[TEXT PROVIDED]

Okay, so I am bending (fold forming) some tin to play with and it ends up in this odd square that catches the light in the forms. I like it. Uh, but it's purple. I'll use purple but I will usually throw it in as an accent color to some blue-green or something. So, I'm fiddly fartin' around with the parts I stamped out and it fits on the copper square I cut out earlier. Okay, cool. It's a good fit and with four corner rivets and something in the center it will be quite interesting.
Not cool to me was the possible color problem. Copper with purple. For me, it was a stumper.
I had recently seen a great article on the
Art Bead Scene where they went over the color of metal. Well, see for yourself
HERE. It honestly has got to be one of the best articles I've ever seen that covers the problem of contrast/color choices on beads/jewelry components. Anyway, it helped immesely. I'd highly recommend everyone check it out and it got me thinking. In fact, I think those girls ought to take that same format and work it up into a book presentation for a publisher - along with color segways for jewelers and beaders. There's nothing else like that out there that takes into account the color of the metal so comprehensibly.
What I resorted to after pouring over that article was Googling purple and copper color images. Mostly the copper images is what helped me find some possible solutions. What goes best and is most often used with copper is a teal (or turquoise) - blue green color. Why is that? Because copper is basically an orange. DUH, and thank you Art Bead Scene. And why didn't I think of that - I do know that they reside opposite on that color wheel. So the googling showed a whole bunch of color matches that had the teal included. What it also showed were these two combinations that were interesting:
purple/ orange(copper)/ red/ black
copper (orange)/ purple/ teal/ gunmetal
Now, for purposes of these earrings I'm going to oxidize that copper piece (maybe a pattern too), silver rivets will work nicely, but my orange (copper) is dark and my purple is dark. This is where The Art Bead Scene article comes in mighty handy. If I'm going to use one of the possible color choices I've listed I'm going to have to use a much lighter shade/tint of one of the remaining colors (for the additional component to the front) to make this pop a bit...or it will be dull and boring.

[/TEXT PROVIDED]
[EXTRACTED RECORDS]

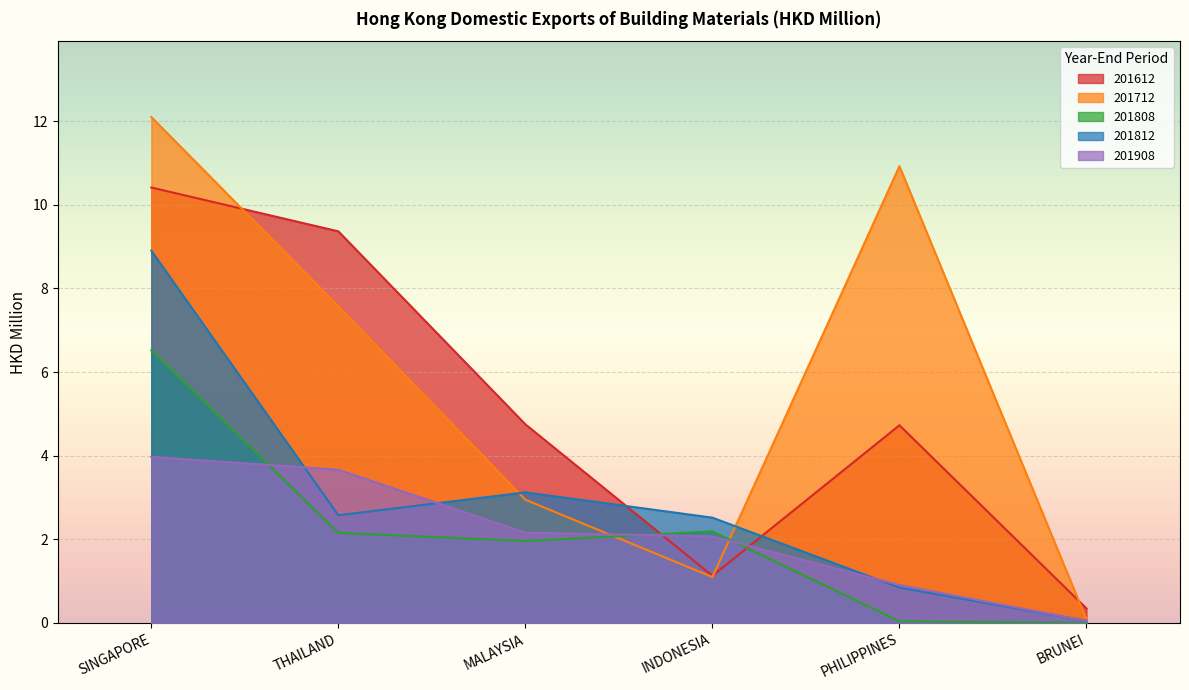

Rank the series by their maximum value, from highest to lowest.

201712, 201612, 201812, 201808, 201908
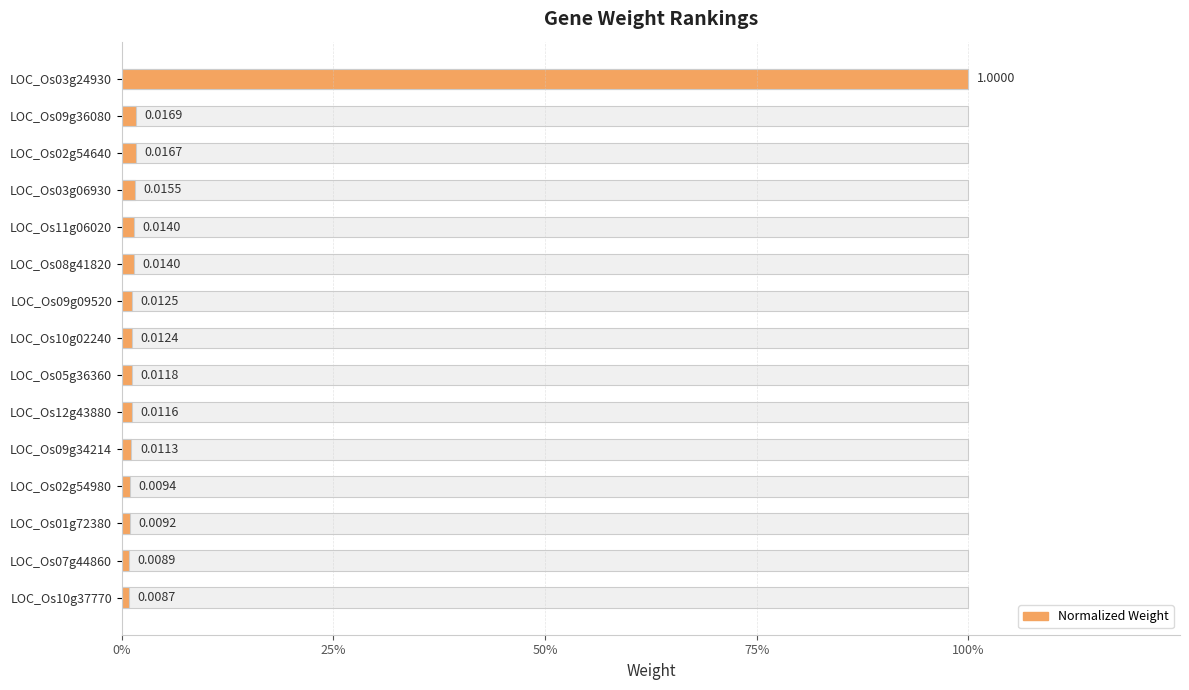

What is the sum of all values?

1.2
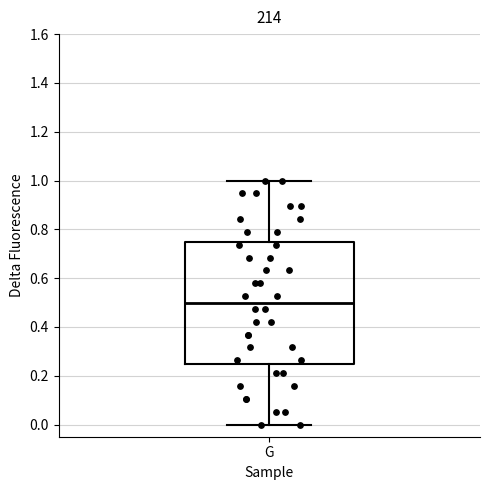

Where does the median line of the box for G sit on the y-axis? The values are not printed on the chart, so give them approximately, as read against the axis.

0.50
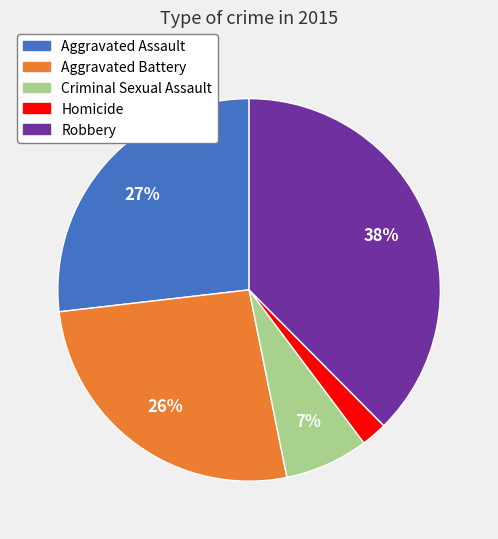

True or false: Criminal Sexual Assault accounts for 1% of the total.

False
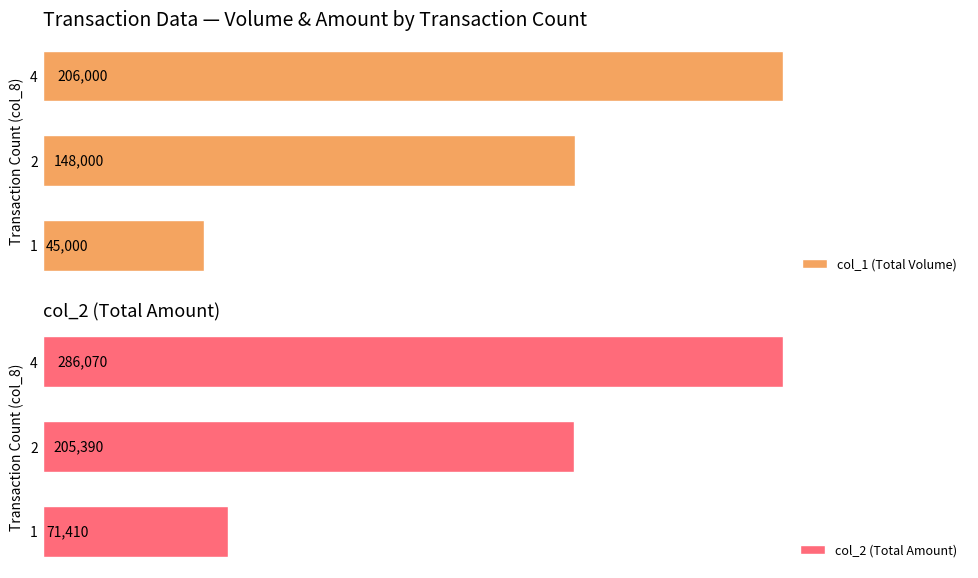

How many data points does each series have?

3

[/EXTRACTED RECORDS]

INSTRUCTIONS >>
a – Transcribe the part of the post about pairing copper with purple starting at "I had recently" and ending at "metal so comprehensibly.".
b – Please repeat word for word the lines of the listing starting at the line that contains "True or false: Criminal" and ending at the end of the listing. Leave the pictures out.
The listing has no connection to the post about pairing copper with purple.

OUTPUTS BY TASK >>
a –
I had recently seen a great article on the
Art Bead Scene where they went over the color of metal. Well, see for yourself
HERE. It honestly has got to be one of the best articles I've ever seen that covers the problem of contrast/color choices on beads/jewelry components. Anyway, it helped immesely. I'd highly recommend everyone check it out and it got me thinking. In fact, I think those girls ought to take that same format and work it up into a book presentation for a publisher - along with color segways for jewelers and beaders. There's nothing else like that out there that takes into account the color of the metal so comprehensibly.

b –
True or false: Criminal Sexual Assault accounts for 1% of the total.

False

How many data points does each series have?

3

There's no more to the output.